## Directions
Your job is to restate each entry word for word.

________________________

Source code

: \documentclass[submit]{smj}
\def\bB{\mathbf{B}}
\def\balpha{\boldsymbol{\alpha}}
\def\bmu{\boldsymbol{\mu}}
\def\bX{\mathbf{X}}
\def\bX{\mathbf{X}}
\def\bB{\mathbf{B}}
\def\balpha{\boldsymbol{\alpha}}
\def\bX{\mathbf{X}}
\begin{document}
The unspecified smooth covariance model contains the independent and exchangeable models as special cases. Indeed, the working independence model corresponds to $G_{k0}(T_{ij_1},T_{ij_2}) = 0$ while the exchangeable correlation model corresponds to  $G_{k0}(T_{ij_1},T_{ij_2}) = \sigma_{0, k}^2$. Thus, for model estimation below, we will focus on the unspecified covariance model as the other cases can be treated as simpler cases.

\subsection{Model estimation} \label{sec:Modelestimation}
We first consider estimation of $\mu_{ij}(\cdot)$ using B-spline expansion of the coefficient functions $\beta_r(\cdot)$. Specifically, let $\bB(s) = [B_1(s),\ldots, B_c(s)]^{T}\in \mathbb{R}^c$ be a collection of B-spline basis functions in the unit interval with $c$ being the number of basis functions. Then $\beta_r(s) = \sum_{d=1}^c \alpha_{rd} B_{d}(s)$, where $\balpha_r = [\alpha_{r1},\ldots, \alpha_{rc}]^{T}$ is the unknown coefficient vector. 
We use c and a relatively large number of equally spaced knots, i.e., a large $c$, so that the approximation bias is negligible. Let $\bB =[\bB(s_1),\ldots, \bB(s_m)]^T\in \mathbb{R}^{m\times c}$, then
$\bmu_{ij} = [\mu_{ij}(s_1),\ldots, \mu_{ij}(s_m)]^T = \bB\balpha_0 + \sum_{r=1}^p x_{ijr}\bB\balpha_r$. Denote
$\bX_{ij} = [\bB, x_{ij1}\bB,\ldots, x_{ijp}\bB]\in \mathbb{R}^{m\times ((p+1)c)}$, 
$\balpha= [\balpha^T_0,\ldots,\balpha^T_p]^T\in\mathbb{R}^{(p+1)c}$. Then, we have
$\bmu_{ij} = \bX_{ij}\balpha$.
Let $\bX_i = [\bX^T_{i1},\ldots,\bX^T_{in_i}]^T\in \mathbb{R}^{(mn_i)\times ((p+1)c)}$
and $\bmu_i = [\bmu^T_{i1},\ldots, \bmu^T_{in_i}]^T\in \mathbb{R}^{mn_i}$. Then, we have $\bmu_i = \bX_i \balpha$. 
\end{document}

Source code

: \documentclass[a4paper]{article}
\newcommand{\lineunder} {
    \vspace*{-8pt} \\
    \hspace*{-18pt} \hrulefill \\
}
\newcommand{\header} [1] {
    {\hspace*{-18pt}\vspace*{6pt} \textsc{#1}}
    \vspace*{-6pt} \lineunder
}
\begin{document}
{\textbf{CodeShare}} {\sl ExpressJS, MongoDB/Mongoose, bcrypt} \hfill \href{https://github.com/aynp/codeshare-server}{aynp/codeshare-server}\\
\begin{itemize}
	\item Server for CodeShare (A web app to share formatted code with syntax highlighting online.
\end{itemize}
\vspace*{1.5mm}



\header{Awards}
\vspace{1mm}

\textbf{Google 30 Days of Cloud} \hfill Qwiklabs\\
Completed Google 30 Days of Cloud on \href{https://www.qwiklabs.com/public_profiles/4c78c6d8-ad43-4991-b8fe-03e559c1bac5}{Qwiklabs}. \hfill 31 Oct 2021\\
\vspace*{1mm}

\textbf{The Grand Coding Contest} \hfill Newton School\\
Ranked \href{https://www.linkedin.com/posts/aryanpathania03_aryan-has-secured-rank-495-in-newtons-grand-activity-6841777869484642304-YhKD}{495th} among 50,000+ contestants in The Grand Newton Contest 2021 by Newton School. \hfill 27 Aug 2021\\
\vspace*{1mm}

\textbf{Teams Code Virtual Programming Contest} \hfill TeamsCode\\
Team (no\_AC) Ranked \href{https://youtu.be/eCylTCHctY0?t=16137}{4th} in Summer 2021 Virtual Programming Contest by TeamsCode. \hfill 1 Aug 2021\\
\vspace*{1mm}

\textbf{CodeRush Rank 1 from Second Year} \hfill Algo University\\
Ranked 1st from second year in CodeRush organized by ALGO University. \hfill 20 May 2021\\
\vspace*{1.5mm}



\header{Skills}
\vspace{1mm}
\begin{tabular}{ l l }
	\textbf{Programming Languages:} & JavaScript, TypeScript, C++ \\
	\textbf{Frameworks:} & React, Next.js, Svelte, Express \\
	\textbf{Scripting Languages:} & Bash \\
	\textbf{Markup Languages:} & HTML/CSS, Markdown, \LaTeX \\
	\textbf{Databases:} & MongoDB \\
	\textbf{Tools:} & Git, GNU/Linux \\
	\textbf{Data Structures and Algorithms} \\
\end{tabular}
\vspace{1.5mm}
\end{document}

________________________

## Result of this task
Source code

: \documentclass[submit]{smj}
\def\bB{\mathbf{B}}
\def\balpha{\boldsymbol{\alpha}}
\def\bmu{\boldsymbol{\mu}}
\def\bX{\mathbf{X}}
\def\bX{\mathbf{X}}
\def\bB{\mathbf{B}}
\def\balpha{\boldsymbol{\alpha}}
\def\bX{\mathbf{X}}
\begin{document}
The unspecified smooth covariance model contains the independent and exchangeable models as special cases. Indeed, the working independence model corresponds to $G_{k0}(T_{ij_1},T_{ij_2}) = 0$ while the exchangeable correlation model corresponds to  $G_{k0}(T_{ij_1},T_{ij_2}) = \sigma_{0, k}^2$. Thus, for model estimation below, we will focus on the unspecified covariance model as the other cases can be treated as simpler cases.

\subsection{Model estimation} \label{sec:Modelestimation}
We first consider estimation of $\mu_{ij}(\cdot)$ using B-spline expansion of the coefficient functions $\beta_r(\cdot)$. Specifically, let $\bB(s) = [B_1(s),\ldots, B_c(s)]^{T}\in \mathbb{R}^c$ be a collection of B-spline basis functions in the unit interval with $c$ being the number of basis functions. Then $\beta_r(s) = \sum_{d=1}^c \alpha_{rd} B_{d}(s)$, where $\balpha_r = [\alpha_{r1},\ldots, \alpha_{rc}]^{T}$ is the unknown coefficient vector. 
We use c and a relatively large number of equally spaced knots, i.e., a large $c$, so that the approximation bias is negligible. Let $\bB =[\bB(s_1),\ldots, \bB(s_m)]^T\in \mathbb{R}^{m\times c}$, then
$\bmu_{ij} = [\mu_{ij}(s_1),\ldots, \mu_{ij}(s_m)]^T = \bB\balpha_0 + \sum_{r=1}^p x_{ijr}\bB\balpha_r$. Denote
$\bX_{ij} = [\bB, x_{ij1}\bB,\ldots, x_{ijp}\bB]\in \mathbb{R}^{m\times ((p+1)c)}$, 
$\balpha= [\balpha^T_0,\ldots,\balpha^T_p]^T\in\mathbb{R}^{(p+1)c}$. Then, we have
$\bmu_{ij} = \bX_{ij}\balpha$.
Let $\bX_i = [\bX^T_{i1},\ldots,\bX^T_{in_i}]^T\in \mathbb{R}^{(mn_i)\times ((p+1)c)}$
and $\bmu_i = [\bmu^T_{i1},\ldots, \bmu^T_{in_i}]^T\in \mathbb{R}^{mn_i}$. Then, we have $\bmu_i = \bX_i \balpha$. 
\end{document}

Source code

: \documentclass[a4paper]{article}
\newcommand{\lineunder} {
    \vspace*{-8pt} \\
    \hspace*{-18pt} \hrulefill \\
}
\newcommand{\header} [1] {
    {\hspace*{-18pt}\vspace*{6pt} \textsc{#1}}
    \vspace*{-6pt} \lineunder
}
\begin{document}
{\textbf{CodeShare}} {\sl ExpressJS, MongoDB/Mongoose, bcrypt} \hfill \href{https://github.com/aynp/codeshare-server}{aynp/codeshare-server}\\
\begin{itemize}
	\item Server for CodeShare (A web app to share formatted code with syntax highlighting online.
\end{itemize}
\vspace*{1.5mm}



\header{Awards}
\vspace{1mm}

\textbf{Google 30 Days of Cloud} \hfill Qwiklabs\\
Completed Google 30 Days of Cloud on \href{https://www.qwiklabs.com/public_profiles/4c78c6d8-ad43-4991-b8fe-03e559c1bac5}{Qwiklabs}. \hfill 31 Oct 2021\\
\vspace*{1mm}

\textbf{The Grand Coding Contest} \hfill Newton School\\
Ranked \href{https://www.linkedin.com/posts/aryanpathania03_aryan-has-secured-rank-495-in-newtons-grand-activity-6841777869484642304-YhKD}{495th} among 50,000+ contestants in The Grand Newton Contest 2021 by Newton School. \hfill 27 Aug 2021\\
\vspace*{1mm}

\textbf{Teams Code Virtual Programming Contest} \hfill TeamsCode\\
Team (no\_AC) Ranked \href{https://youtu.be/eCylTCHctY0?t=16137}{4th} in Summer 2021 Virtual Programming Contest by TeamsCode. \hfill 1 Aug 2021\\
\vspace*{1mm}

\textbf{CodeRush Rank 1 from Second Year} \hfill Algo University\\
Ranked 1st from second year in CodeRush organized by ALGO University. \hfill 20 May 2021\\
\vspace*{1.5mm}



\header{Skills}
\vspace{1mm}
\begin{tabular}{ l l }
	\textbf{Programming Languages:} & JavaScript, TypeScript, C++ \\
	\textbf{Frameworks:} & React, Next.js, Svelte, Express \\
	\textbf{Scripting Languages:} & Bash \\
	\textbf{Markup Languages:} & HTML/CSS, Markdown, \LaTeX \\
	\textbf{Databases:} & MongoDB \\
	\textbf{Tools:} & Git, GNU/Linux \\
	\textbf{Data Structures and Algorithms} \\
\end{tabular}
\vspace{1.5mm}
\end{document}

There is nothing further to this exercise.